Yep, it’s cheaper to rent a car at the negotiated rate than to get full mileage on my own car.
Surprisingly, the administrative guy I’m talking to is acting very reasonably. His current stance is that they can’t force us to rent a car, and if I do rent a car it would be reasonable to get an SUV. I think the only constraint they’re putting on is that they might not reimburse the full mileage allowance if I take my car and it’s more than the cost of a rental (like @d10 described). And that seems more or less fine to me.

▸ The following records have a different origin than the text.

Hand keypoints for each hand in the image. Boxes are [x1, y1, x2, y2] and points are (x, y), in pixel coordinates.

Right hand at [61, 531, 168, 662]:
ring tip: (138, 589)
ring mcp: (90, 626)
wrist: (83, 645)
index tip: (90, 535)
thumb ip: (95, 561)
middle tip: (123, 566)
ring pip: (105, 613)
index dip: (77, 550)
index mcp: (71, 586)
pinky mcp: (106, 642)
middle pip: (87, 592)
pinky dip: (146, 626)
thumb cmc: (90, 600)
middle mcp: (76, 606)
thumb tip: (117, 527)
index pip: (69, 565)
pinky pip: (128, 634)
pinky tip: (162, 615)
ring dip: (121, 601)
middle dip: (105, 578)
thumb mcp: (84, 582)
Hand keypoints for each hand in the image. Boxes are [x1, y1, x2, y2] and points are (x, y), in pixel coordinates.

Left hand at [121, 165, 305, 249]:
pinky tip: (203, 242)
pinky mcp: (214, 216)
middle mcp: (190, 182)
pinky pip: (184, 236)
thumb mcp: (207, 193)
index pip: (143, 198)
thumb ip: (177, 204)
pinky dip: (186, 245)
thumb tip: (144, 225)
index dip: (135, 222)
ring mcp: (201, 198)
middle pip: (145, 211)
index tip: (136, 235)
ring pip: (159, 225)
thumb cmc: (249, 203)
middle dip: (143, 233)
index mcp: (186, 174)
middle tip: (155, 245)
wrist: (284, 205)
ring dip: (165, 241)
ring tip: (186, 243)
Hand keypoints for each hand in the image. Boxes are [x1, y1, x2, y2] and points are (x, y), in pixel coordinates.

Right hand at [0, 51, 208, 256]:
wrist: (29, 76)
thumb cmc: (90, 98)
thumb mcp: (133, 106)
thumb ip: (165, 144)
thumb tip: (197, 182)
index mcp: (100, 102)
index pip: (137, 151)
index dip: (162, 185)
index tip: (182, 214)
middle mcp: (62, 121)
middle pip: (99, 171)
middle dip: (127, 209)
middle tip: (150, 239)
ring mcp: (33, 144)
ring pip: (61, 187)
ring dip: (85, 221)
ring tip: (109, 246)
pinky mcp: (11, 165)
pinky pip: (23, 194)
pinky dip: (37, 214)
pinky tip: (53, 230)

I suspect that what’s happened since they’ve implemented this new policy (I think it’s fairly new) is that some of the Deans and super pimpy professors raised holy hell at the idea that they’d have to drive their Jaguars or BMWs to a rental car agency only to then drive a rented Nissan Versa for a few hours.
Did you include depreciation of your vehicle in the cost comparison? Putting some extra miles on your car has to be worth some $. If they want a cost comparison, then I think you should give them the true costs.
That’s exactly what’s captured by the mileage allowance of $0.585 per mile or whatever - the full cost of using your personal vehicle, including gas and depreciation.
I don’t think so. If you’ve got 2 employees, one driving a new, $100,000 BMW and another driving a $20,000 Honda Civic, I don’t think you’d want to reimburse the first person more just because they spent more on their car. From the company’s perspective, the BMW doesn’t provide more benefits than the Civic, and you’re basically just giving one guy a first class ticket and the other guy coach if you reimburse based on the value of the car.
I think, from the university’s perspective, you should have to rent a scooter and have a much lower gas cost per mile (and lower costs than renting a car!)
Kinda like how they got across the country in Dumb and Dumber
I guess when you said that they asked for a cost comparison, I assumed for some reason that you had some latitude in how you could present that. It sounds like that is not the case.
I would laugh, except that there’s a tiny amount of truth to this, in that the university places virtually zero weight on the convenience of the travel mode or how much faculty time it takes.